Menurut Supriansa, pasal-pasal dalam RKUHP tersebut sudah baik. Sebab, dalam pembahasan ia melihat pasal-pasal yang bertentangan dengan keinginan masyarakat, sudah diubah sesuai harapan masyarakat.
“Namun karena ini di era demokrasi, saya kira tidak ada juga larangan orang-orang mengeluarkan pendapatnya terhadap RKUHP yang sebentar lagi paripurna nanti,” ujarnya.
Lebih lanjut Anggota Badan Legislasi (Baleg) DPR ini menyampaikan demokrasi di Indonesia sudah berjalan dengan baik. Sebab itu, ia menyarankan jika sebuah UU sudah disahkan, masih ada jalan bagi masyarakat yang tidak puas atau keberatan untuk melakukan judicial review atau uji materi ke Mahkamah Konstitusi (MK).
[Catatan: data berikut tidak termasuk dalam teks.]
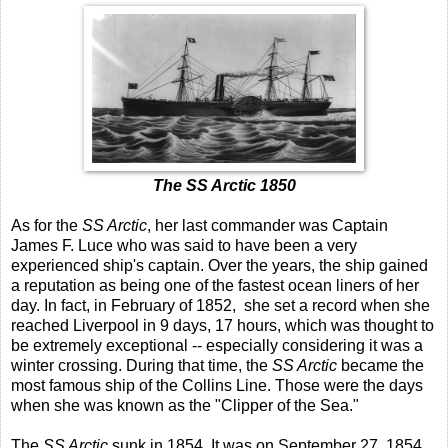
The SS Arctic 1850
As for the
SS Arctic
, her last commander was Captain
James F. Luce who was said to have been a very
experienced ship's captain. Over the years, the ship gained
a reputation as being one of the fastest ocean liners of her
day. In fact, in February of 1852, she set a record when she
reached Liverpool in 9 days, 17 hours, which was thought to
be extremely exceptional -- especially considering it was a
winter crossing. During that time, the
SS Arctic
became the
most famous ship of the Collins Line. Those were the days
when she was known as the "Clipper of the Sea."
The
SS Arctic
sunk in 1854. It was on September 27, 1854,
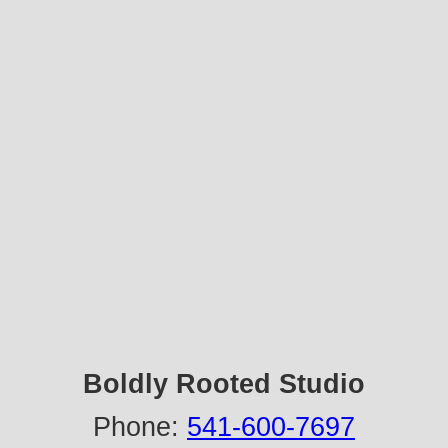
Boldly Rooted Studio
Phone:
541-600-7697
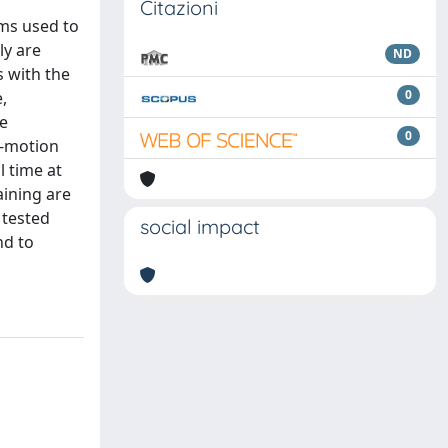
n
Citazioni
hms used to
ly are
ND
s with the
0
,
re
0
d‐motion
 time at
aining are
 tested
social impact
nd to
“Saya kira bisa dimanfaatkan peluang-peluang itu. Nanti disana kita mencoba untuk menyandingkan dengan apa yang disampaikan masyarakat yang menolak dengan apa yang sudah kita sepakati dari semua fraksi-fraksi yang ada,” jelas Supriansa.
Supriansa mengungkapkan, pembahasan RKUHP ini hanya melanjutkan pasal-pasal yang krusial di anggota DPR periode 2019-2024. Sebab, pembahasan RKUHP sudah dibahas diperiode-periode anggota DPR sebelumnya.
“Jadi kita menghargai proses yang ada tetap berjalan,” ujarnya.
Politisi Partai Golkar ini menjelaskan mekanisme gugatan sebuah UU ke MK. Jika RKUHP sudah disahkan menjadi UU oleh DPR dan Pemerintah melalui mekanisme paripurna DPR, maka keluar dulu nomor registrasi UU tersebut, baru masyarakat bisa menggugatnya ke MK.
“Titik koma pasal dan penjelasan dibaca baik-baik, kalau masih ada yang mengganjal, tidak ada yang melarang siapa pun melakukan pengujian disana,” jelasnya.